Problems:
1. From the comment thread below, list every time of day at which a comment was posted.
2. Pull out each line of the records that contains the string "kern". Case counts.

::: Text segment :::

On December 14, 2011 at 10:40 AM , Lyle Blake Smythers said...

A recurring problem with these succinct summaries: In the interest of keeping it short, the writer takes shortcuts resulting in bad grammar. My pet peeve is the misplaced modifier or dangling participle: "Set in a future where ..., Katniss ..." No, the story is set in the future, not Katniss. Exact same thing with the Hugo example: "Set in 1930s Paris, an orphan who ..." No. The story is set in the 1930s, not the orphan. Bad bad writing.

 
On December 14, 2011 at 10:47 AM , Lyle Blake Smythers said...

This problem is easily fixed by just removing the unnecessary and jarring word "set." So you say, "In 1930s Paris, an orphan ..." N'est-ce pas? 8)

 
On December 14, 2011 at 11:22 AM , Stina Lindenblatt said...

I didn't write these, but you are correct. Obviously even professionals aren't perfect when it comes to loglines. To most people, those errors won't be an issue. They aren't going to analyze the sentence structure and base they decision to see the movie on that. ;)

 
On December 14, 2011 at 11:36 AM , Christina Lee said...

::: Items :::

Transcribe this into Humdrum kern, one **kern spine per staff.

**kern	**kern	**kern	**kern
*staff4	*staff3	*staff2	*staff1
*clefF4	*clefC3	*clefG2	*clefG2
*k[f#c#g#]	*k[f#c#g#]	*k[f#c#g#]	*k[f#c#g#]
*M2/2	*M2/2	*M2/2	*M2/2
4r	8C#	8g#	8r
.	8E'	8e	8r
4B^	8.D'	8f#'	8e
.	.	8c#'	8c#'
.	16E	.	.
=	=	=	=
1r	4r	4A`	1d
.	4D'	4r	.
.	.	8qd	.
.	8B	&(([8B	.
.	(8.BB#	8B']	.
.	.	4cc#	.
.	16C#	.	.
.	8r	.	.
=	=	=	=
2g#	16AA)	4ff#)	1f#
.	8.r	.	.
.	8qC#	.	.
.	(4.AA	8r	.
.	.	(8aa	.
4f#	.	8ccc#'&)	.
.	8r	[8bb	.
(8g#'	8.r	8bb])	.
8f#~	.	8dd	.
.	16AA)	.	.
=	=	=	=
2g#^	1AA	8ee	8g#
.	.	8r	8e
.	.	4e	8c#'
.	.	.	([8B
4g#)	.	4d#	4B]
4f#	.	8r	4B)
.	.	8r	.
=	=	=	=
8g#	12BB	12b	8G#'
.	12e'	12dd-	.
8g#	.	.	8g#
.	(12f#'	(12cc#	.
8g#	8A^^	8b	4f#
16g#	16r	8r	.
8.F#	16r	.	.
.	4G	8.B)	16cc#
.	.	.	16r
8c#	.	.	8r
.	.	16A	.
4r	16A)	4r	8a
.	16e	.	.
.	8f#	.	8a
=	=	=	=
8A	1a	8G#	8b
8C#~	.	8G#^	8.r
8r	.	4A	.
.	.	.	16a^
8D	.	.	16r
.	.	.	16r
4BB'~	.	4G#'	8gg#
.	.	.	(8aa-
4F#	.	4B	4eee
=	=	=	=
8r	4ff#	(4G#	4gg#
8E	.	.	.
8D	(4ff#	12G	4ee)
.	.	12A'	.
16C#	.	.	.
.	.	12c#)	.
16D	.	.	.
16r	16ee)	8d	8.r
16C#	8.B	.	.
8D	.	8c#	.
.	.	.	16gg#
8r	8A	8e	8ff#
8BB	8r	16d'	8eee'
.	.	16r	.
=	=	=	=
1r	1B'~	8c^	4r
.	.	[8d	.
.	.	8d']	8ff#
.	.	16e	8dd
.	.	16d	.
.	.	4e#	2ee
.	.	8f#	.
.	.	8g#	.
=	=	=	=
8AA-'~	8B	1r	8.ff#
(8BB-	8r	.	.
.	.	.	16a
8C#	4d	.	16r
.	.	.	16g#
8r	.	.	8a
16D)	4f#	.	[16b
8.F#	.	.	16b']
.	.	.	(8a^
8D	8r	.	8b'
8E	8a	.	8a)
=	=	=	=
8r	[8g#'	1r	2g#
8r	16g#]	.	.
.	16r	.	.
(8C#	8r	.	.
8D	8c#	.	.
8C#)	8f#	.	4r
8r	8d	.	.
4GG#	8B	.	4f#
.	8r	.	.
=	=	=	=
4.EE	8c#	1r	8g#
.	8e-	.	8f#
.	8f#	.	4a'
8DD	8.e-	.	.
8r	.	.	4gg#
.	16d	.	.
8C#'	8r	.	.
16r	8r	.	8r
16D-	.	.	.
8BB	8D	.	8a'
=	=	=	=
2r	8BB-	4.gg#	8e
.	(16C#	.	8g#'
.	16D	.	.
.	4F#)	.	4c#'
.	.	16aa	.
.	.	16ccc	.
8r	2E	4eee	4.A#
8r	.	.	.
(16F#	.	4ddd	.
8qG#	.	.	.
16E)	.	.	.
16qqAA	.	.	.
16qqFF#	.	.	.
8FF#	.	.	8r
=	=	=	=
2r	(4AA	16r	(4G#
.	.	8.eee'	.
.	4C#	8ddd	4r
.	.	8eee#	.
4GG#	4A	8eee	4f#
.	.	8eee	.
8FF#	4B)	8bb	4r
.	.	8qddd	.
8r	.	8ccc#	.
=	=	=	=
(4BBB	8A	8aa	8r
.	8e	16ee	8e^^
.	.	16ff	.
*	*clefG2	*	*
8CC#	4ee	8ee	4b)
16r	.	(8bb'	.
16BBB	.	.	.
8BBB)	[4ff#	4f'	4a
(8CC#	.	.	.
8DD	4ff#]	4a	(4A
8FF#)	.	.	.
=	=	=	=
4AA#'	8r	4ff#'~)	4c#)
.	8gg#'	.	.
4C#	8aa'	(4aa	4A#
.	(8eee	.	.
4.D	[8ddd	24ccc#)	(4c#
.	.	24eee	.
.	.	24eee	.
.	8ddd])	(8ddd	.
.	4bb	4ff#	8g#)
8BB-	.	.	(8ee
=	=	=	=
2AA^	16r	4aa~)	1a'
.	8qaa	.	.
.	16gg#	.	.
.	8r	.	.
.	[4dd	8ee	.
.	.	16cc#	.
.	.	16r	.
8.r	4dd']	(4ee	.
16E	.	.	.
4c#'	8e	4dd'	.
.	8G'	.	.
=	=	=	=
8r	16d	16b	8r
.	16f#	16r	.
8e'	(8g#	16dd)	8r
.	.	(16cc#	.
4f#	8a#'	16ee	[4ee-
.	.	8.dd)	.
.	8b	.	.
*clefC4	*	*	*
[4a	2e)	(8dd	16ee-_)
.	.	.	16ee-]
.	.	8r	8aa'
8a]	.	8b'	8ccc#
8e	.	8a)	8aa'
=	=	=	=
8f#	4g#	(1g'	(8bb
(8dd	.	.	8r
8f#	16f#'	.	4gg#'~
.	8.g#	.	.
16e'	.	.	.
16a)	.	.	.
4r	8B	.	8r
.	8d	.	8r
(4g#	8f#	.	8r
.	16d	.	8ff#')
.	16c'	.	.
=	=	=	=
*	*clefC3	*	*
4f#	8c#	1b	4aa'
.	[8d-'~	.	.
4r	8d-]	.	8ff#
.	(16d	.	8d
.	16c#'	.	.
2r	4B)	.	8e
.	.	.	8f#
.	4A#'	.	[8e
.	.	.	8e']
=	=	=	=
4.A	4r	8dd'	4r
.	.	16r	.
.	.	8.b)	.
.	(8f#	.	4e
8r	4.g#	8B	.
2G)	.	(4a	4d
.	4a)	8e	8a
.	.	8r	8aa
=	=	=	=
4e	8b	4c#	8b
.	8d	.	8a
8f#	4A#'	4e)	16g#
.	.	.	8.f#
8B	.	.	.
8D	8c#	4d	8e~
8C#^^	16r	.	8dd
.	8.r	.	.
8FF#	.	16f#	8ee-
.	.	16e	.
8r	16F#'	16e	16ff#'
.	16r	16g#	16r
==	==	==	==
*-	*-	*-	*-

:::

Responses to the tasks:
1. 10:40 AM, 10:47 AM, 11:22 AM, 11:36 AM

2.
Transcribe this into Humdrum kern, one **kern spine per staff.
**kern	**kern	**kern	**kern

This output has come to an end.